[EXCERPT]
All of those extra lifeboats ruined the graceful lines as designers rationalized they would never be needed anyway so why burden her beautiful decks with lifeboats and davits? The engineers had bought into their own grandiose technological superiority myth. Man conquers the oceans man conquers nature. What is important to remember is the loss of life, the lives needlessly cut short, the lives impaired. Fifteen hundred terrified people died in cold icy waters and thousands mourned their loss because engineers wanted clean lines.

This is who we are as human beings we become obsessed with an idea and we lose sight of everything else. We want clean lines or to build the world's largest ship or we want to make the largest pile of money and we lose our moral compass. We sit in the cubicles of our modern technology and we push paper or push buttons and say that's not our department when moral issues confront us.

I was sitting in a restaurant one day, the one that sells those tiny square hamburgers. As I was eating the manager was interviewing a prospective employee. "It says here that you can't work on Sunday."

"Yes," the woman in her forties answered, "I go to church on Sunday."

"Could you work Sunday afternoons or evenings or maybe every other Sunday?" the manager asked.

I'm certain that this manager doesn't think of himself as a son of a b*tch, but he is. That woman had written down that she couldn't work on Sunday for religious reasons and for the benefit of the company he was pressuring her to put aside her religious beliefs in favor of peddling little square hamburgers. Leveraging a poor woman's beliefs against the money she needed to survive. She had offered to work any hours six days a week but that still wasn't good enough!

How quickly we will remove the coat of humanity and dance a strip tease for the coins thrown at us. Our imagination empowers us while our lack of scruples debases us and our hubris is used to protect us with the armor of "we didn't know", or "how could we have expected" or "it was for the good of the company".

I was reading an article in the Moscow Times the other day and a nurse that worked in the area around Chernobyl said, "Chernobyl isn't an event that occurred almost thirty years ago. It is an event that is still going on." The Russian government estimates the cost for a new sarcophagus to encase the crippled reactor at six to seven hundred million dollars. More importantly, people are still getting sick with cancer. The deformed children have moved on into adulthood their lives terribly and tragically altered for an experiment at the power station. Could the power station still generate electricity while shutting down? Managers could earn brownie points and maybe even move upstairs by an increase in productivity. Those who feared the experiment held their tongues, out of apprehensions for their own careers.

[WORK REQUEST 1]
In the excerpt, what does the Russian government estimate a new sarcophagus for the Chernobyl reactor will cost?
[WORK REQUEST 2]
Return the passage of the excerpt that begins at the words "This is who" and stops after the words "issues confront us.".

[DATA RECORDS]
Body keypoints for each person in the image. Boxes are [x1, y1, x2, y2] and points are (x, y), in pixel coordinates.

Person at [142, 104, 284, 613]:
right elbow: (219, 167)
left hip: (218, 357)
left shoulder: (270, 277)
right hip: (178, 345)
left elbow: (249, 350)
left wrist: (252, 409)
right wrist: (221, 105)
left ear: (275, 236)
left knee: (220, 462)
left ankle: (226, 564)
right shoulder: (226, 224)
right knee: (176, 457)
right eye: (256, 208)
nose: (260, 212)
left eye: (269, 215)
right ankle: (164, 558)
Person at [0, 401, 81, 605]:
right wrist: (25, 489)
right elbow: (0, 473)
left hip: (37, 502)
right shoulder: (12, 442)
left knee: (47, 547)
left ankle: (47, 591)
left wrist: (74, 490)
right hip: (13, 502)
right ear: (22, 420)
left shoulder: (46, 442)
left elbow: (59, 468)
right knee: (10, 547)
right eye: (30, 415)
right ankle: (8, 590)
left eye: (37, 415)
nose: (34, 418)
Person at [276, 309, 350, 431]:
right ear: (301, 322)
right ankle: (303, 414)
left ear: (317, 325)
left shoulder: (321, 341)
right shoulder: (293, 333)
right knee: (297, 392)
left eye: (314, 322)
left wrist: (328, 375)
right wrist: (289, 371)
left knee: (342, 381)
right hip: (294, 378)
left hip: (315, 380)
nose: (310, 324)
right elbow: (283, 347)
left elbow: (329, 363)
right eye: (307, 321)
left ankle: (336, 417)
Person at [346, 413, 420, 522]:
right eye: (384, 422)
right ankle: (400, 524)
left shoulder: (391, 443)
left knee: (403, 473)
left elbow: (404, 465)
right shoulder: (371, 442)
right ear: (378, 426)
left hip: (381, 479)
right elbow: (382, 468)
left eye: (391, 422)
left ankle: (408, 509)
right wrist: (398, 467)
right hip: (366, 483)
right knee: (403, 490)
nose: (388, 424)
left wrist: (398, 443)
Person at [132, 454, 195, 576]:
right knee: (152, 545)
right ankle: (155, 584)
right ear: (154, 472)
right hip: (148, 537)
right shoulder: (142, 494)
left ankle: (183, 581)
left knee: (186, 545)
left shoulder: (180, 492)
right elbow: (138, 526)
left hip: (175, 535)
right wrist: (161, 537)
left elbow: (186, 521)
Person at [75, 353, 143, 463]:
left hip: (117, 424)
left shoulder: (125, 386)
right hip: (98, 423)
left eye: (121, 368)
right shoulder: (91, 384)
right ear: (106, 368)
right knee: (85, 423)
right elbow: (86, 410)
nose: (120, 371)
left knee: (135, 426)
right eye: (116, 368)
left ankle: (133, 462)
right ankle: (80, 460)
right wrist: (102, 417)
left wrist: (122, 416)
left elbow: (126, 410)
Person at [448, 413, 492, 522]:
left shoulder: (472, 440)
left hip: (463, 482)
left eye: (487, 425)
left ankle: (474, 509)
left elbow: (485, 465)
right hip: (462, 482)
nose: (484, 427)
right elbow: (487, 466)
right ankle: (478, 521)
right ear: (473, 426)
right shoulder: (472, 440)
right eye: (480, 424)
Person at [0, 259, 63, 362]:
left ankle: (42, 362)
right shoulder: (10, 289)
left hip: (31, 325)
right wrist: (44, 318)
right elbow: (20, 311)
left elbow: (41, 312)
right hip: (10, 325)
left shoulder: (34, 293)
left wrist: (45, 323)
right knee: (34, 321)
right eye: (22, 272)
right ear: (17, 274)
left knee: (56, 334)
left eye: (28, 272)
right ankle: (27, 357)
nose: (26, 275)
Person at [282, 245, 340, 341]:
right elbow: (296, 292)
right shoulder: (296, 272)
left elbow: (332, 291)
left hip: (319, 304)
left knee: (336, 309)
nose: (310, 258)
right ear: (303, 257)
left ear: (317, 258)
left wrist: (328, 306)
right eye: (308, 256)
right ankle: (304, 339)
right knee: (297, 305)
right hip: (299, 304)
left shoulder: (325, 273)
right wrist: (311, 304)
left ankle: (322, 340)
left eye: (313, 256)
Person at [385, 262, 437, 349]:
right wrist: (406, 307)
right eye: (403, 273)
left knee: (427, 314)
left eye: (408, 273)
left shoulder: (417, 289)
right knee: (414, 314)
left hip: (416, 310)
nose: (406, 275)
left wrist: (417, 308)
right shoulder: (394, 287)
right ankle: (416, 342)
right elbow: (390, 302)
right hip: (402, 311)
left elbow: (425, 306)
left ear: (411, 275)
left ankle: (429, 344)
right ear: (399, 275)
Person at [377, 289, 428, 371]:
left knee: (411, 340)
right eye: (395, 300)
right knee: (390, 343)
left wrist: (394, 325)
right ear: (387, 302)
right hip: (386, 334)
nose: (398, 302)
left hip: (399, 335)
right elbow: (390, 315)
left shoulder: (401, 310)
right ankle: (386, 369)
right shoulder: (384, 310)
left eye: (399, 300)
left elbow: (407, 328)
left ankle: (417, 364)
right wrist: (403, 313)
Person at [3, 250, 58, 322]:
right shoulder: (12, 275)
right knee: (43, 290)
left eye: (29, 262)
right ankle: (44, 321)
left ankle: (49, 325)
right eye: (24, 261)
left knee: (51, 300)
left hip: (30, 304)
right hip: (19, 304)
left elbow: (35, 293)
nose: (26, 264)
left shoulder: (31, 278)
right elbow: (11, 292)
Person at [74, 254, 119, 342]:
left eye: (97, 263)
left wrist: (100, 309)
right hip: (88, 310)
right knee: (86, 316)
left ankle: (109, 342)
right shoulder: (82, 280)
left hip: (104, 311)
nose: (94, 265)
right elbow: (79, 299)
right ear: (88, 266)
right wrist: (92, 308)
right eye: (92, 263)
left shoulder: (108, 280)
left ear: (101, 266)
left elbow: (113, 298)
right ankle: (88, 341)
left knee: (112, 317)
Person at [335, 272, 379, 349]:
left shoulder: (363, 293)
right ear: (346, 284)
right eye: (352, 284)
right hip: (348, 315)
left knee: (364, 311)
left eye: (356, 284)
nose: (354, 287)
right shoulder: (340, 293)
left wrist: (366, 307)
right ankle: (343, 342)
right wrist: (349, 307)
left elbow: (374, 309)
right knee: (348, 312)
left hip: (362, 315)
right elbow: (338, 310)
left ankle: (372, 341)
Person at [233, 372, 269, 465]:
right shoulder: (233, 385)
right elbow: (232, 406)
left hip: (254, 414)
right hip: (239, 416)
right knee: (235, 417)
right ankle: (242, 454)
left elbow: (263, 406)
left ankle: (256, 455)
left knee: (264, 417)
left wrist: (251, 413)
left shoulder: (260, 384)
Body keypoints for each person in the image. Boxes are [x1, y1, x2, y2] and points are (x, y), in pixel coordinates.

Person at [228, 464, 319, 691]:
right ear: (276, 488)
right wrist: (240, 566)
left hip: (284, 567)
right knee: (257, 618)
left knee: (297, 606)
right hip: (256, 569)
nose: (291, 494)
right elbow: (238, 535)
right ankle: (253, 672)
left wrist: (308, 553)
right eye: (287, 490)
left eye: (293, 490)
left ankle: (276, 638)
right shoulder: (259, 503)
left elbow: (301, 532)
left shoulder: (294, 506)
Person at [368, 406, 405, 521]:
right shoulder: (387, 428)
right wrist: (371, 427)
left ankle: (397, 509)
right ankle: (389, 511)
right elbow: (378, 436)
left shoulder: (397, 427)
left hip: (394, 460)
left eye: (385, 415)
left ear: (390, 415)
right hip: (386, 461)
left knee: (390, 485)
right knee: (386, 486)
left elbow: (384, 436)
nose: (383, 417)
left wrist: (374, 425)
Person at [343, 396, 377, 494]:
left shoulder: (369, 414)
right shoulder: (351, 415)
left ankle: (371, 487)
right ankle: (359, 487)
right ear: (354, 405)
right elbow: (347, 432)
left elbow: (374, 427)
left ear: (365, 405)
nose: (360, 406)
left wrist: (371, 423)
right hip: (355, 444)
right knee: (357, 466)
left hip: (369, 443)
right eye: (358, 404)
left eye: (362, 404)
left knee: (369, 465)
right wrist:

[EXERCISE ANSWER 1]
Six to seven hundred million dollars.

[EXERCISE ANSWER 2]
This is who we are as human beings we become obsessed with an idea and we lose sight of everything else. We want clean lines or to build the world's largest ship or we want to make the largest pile of money and we lose our moral compass. We sit in the cubicles of our modern technology and we push paper or push buttons and say that's not our department when moral issues confront us.